If a machine only performs technical analysis on the developments of the stock market, it has actually followed the pattern of machine learning. But another model of stock price prediction is the use of deep learning artificial intelligence, or ANN.

Artificial neural networks excel at modeling the non-linear dynamics of stock prices. They are more accurate than traditional methods.

 

Python for stock market data
Python for stock market data

Also, the percentage of neural network error is much lower than in regression and technical analysis.

Today, many market applications such as Sigmoidal, Trade Ideas, TrendSpider, Tickeron, Equbot, Kavout are designed based on the second type of neural network and are considered to be the best applications based on artificial intelligence for predicting the stock market.

However, it is important to note that relying solely on artificial intelligence to predict the stock market may not be reliable. There are various factors involved in predicting stock prices, and it is a complex process that cannot be easily modeled.

Emotions often play a role in the price fluctuations of stocks, and in some cases, the market behavior may not follow predictable logic.

Social phenomena are intricate and constantly evolving, and the effects of different factors on each other are not fixed or linear.

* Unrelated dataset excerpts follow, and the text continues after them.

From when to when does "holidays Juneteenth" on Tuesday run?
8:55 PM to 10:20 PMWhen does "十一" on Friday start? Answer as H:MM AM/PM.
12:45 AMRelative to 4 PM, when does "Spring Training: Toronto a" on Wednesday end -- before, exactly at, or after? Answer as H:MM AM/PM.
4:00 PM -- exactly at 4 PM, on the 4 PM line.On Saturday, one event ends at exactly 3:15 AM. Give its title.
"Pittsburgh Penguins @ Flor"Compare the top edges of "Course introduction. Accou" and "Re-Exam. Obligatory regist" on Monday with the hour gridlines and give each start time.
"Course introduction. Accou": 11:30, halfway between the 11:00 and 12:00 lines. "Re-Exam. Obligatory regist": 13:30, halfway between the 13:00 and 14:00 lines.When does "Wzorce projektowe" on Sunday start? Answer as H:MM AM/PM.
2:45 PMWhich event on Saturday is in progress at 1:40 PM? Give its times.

A single event can have a significant impact on the entire market.

For example, when former US President Donald Trump withdrew from the Joint Comprehensive Plan of Action (JCPOA) in 2018, it resulted in unexpected growth in Iran’s financial markets and a significant decrease in the value of Iran’s currency.

Iranian national currency has depreciated by %1200 since then. Such incidents can be unprecedented and have far-reaching consequences.

Furthermore, social phenomena are always being constructed and will not have a predetermined form in the future. The behavior of humans in some situations is not linear and just like the past, but humans may show behavior in future situations that is fundamentally different from the past.

 

The limitations of AI in predicting stock market trends

While artificial intelligence only performs the learning process based on past or current data, it requires a lot of accurate and reliable data, which is usually not available to everyone. If the input data is sparse, inaccurate, or outdated, it loses the ability to produce the correct answer.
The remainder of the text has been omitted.